--- EXERCISE SET ---
1. In the passage on identity governance platforms, what question should IGA platform selection start with?
2. Pick up the passage on identity governance platforms after its final sentence and carry it forward.

Security teams also need to account for how identity data drifts across systems. A user may be approved in HR, provisioned in one app, inherited through group membership in another, and still retain dormant access after role changes. The governance platform therefore has to reconcile ownership, entitlements, and exceptions across the full stack, not merely trigger tickets. Guidance from the NIST Cybersecurity Framework 2.0 reinforces the need for coordinated identity risk management, while NHIMG’s Ultimate Guide to NHIs — Key Challenges and Risks shows why fragmented visibility is a practical control failure, not just an administrative inconvenience. In practice, many security teams encounter excessive access only after a merger, app retirement, or audit has already exposed the mismatch.
How It Works in Practice
IGA platform selection should start with the question, “Can this platform govern identities across disconnected applications and prove it?” In a sprawl-heavy environment, the answer depends less on the approval workflow UI and more on data ingestion, entitlement normalization, ownership mapping, and lifecycle orchestration. The platform must correlate account state across HR, ERP, finance, and business SaaS, then detect when one identity has multiple access paths that create cumulative risk. That includes human users, contractors, service accounts, and other NHIs.
In practice, the strongest platforms support:
- Cross-application entitlement aggregation so access can be reviewed as a single risk picture.
- Role and policy modeling that can compare intended access with actual access across systems.
- Automated joiner-mover-leaver workflows that do not depend on each app team to interpret requests differently.
- Certification campaigns that surface duplicate, inherited, and stale access rather than just listing accounts.
- Continuous reconciliation so changes in one application are reflected in downstream governance records.
This is where current guidance suggests integrating IGA with broader identity telemetry and control frameworks. NIST’s identity and access guidance, together with the governance direction reflected in Ultimate Guide to NHIs — The NHI Market, points toward unified visibility as the control objective. For complex estates, teams should prefer platforms that can ingest multiple authoritative sources, tolerate inconsistent schemas, and preserve audit evidence across systems rather than forcing every app into a single brittle model. These controls tend to break down when identity ownership is split across subsidiaries or acquired platforms because entitlement data becomes inconsistent before governance rules can reconcile it.

--- DATASET SECTION ---
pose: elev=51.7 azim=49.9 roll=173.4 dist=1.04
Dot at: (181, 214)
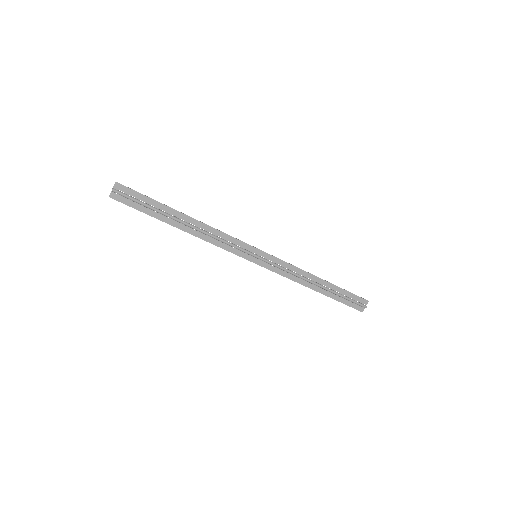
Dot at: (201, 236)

--- THE RESPONSES ---
1. "Can this platform govern identities across disconnected applications and prove it?"

2.
Common Variations and Edge Cases
Tighter cross-application governance often increases deployment and data-normalisation overhead, requiring organisations to balance coverage against implementation complexity. That tradeoff is real in hybrid estates, especially when legacy applications cannot expose modern APIs or when business units insist on local ownership of approvals. In those cases, best practice is evolving, and there is no universal standard for how much manual remediation is acceptable before the platform is considered effective.
One edge case is app-specific governance that is strong within a single SaaS domain but weak across the enterprise. That can still be useful for local compliance, but it should not be mistaken for enterprise IGA if entitlement inheritance and shared identities are not reconciled centrally. Another is rapid acquisition integration, where the immediate need is not perfect automation but rapid discovery of orphaned accounts and duplicate roles. Security leaders should also treat NHIs as first-class citizens in platform selection, because service accounts often bypass the human-centric assumptions embedded in older IGA tools. The strongest buying criterion is whether the platform can maintain a defensible identity control plane as the application estate keeps expanding, not whether it can automate one more approval queue.
Standards & Framework Alignment
This section maps relevant standards and security frameworks to the operational risks and controls described in this guidance.
OWASP Non-Human Identity Top 10 address the attack and risk surface, while NIST CSF 2.0 and NIST AI RMF set the governance and control requirements practitioners need to meet.
| Framework | Control / Reference | Relevance |
|---|---|---|
| NIST CSF 2.0 | PR.AC-4 | Cross-app entitlement control maps to managing access permissions consistently. |
| OWASP Non-Human Identity Top 10 | NHI-01 | Application sprawl often hides service accounts and API keys from governance. |
| NIST AI RMF | Governance of complex identity estates needs accountable, measurable risk management. |
Unify entitlement review across all apps and enforce least privilege with continuous access reconciliation.